At this stage of the process, three-member electoral boundary commissions have been established in each province and are soliciting input from citizens. The commissions will then table proposed changes to the riding boundaries in each province and will consider feedback before the new ridings become official.
At this point, no one can be certain where the new ridings will be located and how other riding boundaries will be changed. By law, ridings must be close in size by population but are allowed to vary by 25 percent from the average riding size. In Ontario, the average riding size after the new seats are added will be 106,213.
Using that number, Toronto is likely to receive one or two more seats – most likely in the fast-growing downtown core or central North York. Toronto Centre and Trinity-Spadina have populations of 130,000 and 144,000, according to the latest census numbers. Willowdale has 140,000 people.
If a new riding is added to downtown, it will be important to the queer community that the Village is kept intact in one riding.

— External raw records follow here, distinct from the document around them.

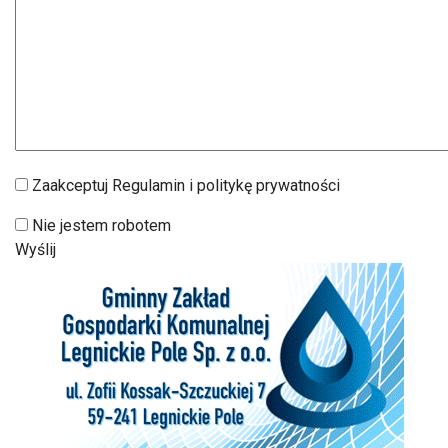
Zaakceptuj Regulamin i politykę prywatności
Nie jestem robotem
Wyślij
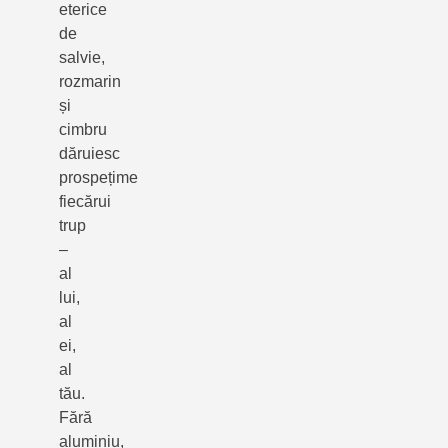
eterice
de
salvie,
rozmarin
și
cimbru
dăruiesc
prospețime
fiecărui
trup
–
al
lui,
al
ei,
al
tău.
Fără
aluminiu,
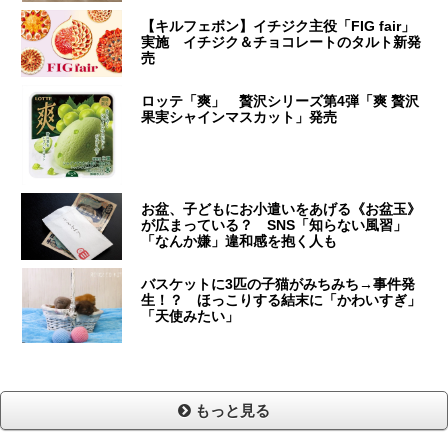
【キルフェボン】イチジク主役「FIG fair」
実施 イチジク＆チョコレートのタルト新発
売
ロッテ「爽」 贅沢シリーズ第4弾「爽 贅沢
果実シャインマスカット」発売
お盆、子どもにお小遣いをあげる《お盆玉》
が広まっている？ SNS「知らない風習」
「なんか嫌」違和感を抱く人も
バスケットに3匹の子猫がみちみち→事件発
生！？ ほっこりする結末に「かわいすぎ」
「天使みたい」
もっと見る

Many of the new ridings are likely to be located in the 905 belt of Toronto suburbs. According to the last census, the surrounding municipalities have leapfrogged past Toronto and are now home to 50 percent more people than the Big Smoke. Ridings like Vaughan and Brampton West are now home to more than 200,000 people. In total, the 905 could be due for up to eight more seats.
While the Liberals were traditionally strong in these ridings, the Conservatives swept all but one during the last election.
The remaining new ridings could end up in the fast-growing cities of Ottawa, London and Kitchener-Waterloo, or in the large rural ridings of Southern and Eastern Ontario.
In Alberta and British Columbia, the story is similar. Calgary and Edmonton have some of Alberta’s largest ridings, while BC’s largest ridings are in Vancouver and its suburbs. BC could also see an additional riding in the Southern Interior and on Vancouver Island. Quebec’s new ridings will likely fall in the suburbs of Montreal.
New ridings in suburban areas present a double-edged sword to downtown communities: they reduce the relative power of communities in urban centres to promote policy, but they also strengthen the representation of city regions compared to more conservative rural areas.
Put another way, if a progressive coalition can be built across the GTA, it could control up to 60 of the new Parliament’s 338 seats – or 18 percent of Parliament.

Put another way, the 15 new seats Ontario is receiving will be more than the entire delegations of six provinces.

Combine this with 33 seats in greater Montreal, 23 in greater Vancouver, 11 in Ottawa, 11 in Calgary, 10 in Edmonton,  seven in Winnipeg, and five in Quebec City, and Canada’s eight largest centres will control 47 percent of Parliament. That’s an opportunity for queer activists and progressives to band together for common power.